Bandhan Financial institution shares declined 2.36 per cent on Monday, closing at Rs 182.61, after the financial institution reported a 65 per cent drop in web revenue to Rs 372 crore for the primary quarter of FY26 on Friday. Following this growth, must you purchase or promote the inventory? Here’s what analysts at international brokerages say:
Bandhan Financial institution Q1 FY26 monetary highlights
- Internet Revenue: Rs 372 crore, down 65 per cent from Rs 1,063 crore in Q1 FY25
- Whole Earnings: Rs 6,201.49 crore, up from Rs 6,081.73 crore in the identical quarter final yr
Regardless of the sharp decline in revenue, a number of international brokerage companies are optimistic on the financial institution’s inventory.
2 brokerages suggest shopping for Bandhan Financial institution shares — Notice down targets
Analysts at Jefferies and CLSA have advisable shopping for Bandhan Financial institution shares for long-term goal costs of Rs 215 and Rs 220, respectively.
Jefferies famous that the financial institution’s revenue of Rs 400 crore exceeded expectations. Nonetheless, the brokerage additionally cautioned that stress within the microfinance (MFI) section stays elevated. Moreover, the financial institution’s mortgage progress got here primarily from safer however lower-margin segments, placing stress on the Internet Curiosity Margin (NIM), it mentioned.
CLSA referred to as the Q1 efficiency ‘blended’ and highlighted that:
- Enchancment in slippages
- Development within the Particular Point out Account (SMA) ebook
- Mortgage ebook contraction because of continued challenges within the MFI section
Macquarie, JP Morgan have blended views; try scores
Macquarie has maintained an ‘outperform’ ranking on the personal lender inventory with a goal value of Rs 210. The brokerage famous that elevated slippages and better write-offs have pushed up credit score prices, and expects NIM to stay below stress within the close to time period.

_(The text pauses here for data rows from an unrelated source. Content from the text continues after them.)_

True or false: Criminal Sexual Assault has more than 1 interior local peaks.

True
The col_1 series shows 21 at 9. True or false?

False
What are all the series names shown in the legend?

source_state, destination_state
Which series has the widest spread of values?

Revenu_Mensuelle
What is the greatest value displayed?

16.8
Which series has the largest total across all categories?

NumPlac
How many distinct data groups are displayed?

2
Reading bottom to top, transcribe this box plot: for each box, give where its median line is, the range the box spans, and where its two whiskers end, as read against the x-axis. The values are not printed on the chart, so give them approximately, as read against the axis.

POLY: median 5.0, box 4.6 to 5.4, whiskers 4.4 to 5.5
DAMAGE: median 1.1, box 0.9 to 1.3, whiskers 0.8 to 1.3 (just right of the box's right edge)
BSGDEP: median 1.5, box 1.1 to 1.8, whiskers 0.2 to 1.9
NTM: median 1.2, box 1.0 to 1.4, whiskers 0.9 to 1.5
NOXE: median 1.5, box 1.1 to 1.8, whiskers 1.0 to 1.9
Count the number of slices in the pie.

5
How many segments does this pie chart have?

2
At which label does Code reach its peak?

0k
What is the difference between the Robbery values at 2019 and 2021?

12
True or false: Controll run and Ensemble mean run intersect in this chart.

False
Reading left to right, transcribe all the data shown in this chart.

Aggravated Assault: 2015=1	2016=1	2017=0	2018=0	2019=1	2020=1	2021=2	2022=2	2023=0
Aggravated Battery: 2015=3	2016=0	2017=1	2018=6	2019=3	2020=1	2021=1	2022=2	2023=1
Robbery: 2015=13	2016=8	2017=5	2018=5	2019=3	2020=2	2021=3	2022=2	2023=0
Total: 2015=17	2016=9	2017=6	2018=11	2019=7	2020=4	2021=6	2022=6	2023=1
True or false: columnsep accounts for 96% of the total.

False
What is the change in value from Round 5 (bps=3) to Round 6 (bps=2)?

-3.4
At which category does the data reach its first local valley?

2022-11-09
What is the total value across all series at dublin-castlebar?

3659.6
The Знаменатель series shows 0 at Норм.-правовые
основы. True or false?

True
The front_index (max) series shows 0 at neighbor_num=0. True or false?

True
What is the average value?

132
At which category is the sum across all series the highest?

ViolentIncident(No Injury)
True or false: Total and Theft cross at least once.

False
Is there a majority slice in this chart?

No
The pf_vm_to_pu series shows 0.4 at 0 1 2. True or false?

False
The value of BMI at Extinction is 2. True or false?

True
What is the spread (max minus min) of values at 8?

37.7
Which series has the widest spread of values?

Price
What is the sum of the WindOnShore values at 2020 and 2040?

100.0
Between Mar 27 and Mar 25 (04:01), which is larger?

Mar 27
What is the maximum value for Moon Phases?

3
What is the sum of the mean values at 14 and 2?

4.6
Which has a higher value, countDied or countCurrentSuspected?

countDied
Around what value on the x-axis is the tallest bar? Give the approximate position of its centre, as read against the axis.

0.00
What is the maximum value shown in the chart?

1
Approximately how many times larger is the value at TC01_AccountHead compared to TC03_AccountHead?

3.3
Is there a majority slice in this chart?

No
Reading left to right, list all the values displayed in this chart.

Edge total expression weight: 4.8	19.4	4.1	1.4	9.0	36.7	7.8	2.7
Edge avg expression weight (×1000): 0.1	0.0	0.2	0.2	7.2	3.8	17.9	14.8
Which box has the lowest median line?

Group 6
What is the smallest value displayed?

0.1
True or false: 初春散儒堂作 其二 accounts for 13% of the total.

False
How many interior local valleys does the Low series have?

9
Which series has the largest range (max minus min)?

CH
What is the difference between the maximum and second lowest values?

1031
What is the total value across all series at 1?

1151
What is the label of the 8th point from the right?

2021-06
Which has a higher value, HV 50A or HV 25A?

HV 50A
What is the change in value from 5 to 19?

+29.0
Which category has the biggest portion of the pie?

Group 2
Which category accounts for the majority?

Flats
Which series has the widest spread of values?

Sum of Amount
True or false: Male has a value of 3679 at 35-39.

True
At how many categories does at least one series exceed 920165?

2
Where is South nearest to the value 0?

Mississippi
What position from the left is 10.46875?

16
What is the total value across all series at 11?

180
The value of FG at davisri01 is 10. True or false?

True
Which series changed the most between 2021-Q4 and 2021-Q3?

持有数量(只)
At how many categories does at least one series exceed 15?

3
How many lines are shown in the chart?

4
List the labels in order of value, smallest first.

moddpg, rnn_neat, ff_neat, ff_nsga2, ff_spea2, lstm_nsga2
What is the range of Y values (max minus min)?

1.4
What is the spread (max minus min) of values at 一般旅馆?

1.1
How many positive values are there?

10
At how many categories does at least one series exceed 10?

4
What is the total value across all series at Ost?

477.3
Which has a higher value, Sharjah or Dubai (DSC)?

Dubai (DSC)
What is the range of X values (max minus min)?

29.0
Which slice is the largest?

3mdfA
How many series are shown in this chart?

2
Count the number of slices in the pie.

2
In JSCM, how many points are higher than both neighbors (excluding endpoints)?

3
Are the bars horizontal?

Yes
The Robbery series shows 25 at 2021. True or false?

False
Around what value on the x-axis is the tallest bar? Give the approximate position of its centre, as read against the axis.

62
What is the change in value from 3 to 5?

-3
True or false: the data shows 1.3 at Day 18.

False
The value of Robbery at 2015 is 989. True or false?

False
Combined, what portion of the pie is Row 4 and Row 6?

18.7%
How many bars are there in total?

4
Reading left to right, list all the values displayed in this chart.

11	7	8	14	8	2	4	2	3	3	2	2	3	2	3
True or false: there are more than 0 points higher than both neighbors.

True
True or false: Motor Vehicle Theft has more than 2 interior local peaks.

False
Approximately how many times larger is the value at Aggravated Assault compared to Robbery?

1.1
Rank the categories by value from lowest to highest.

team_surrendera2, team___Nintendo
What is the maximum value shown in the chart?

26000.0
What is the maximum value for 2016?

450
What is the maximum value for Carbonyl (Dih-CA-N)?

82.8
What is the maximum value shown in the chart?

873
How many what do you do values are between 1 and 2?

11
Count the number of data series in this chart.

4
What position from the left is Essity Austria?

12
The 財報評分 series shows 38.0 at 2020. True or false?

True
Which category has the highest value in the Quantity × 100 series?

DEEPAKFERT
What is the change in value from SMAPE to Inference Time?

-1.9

In distinction, JP Morgan has retained a ‘impartial’ stance with a goal value of Rs 155. The agency additionally mentioned that:
- NIM and Pre-Provision Working Revenue (PPOP) margins are prone to keep below stress for the following few quarters
- A mortgage combine shift in direction of secured lending over microfinance might decrease yields
- Administration steerage means that credit score prices and NIM might stay weak in Q2, with a possible restoration in H2 FY26
(Disclaimer: The views/options/suggestions expressed right here on this article are solely by funding specialists. Zee Enterprise suggests its readers seek the advice of their funding advisers earlier than making any monetary resolution.)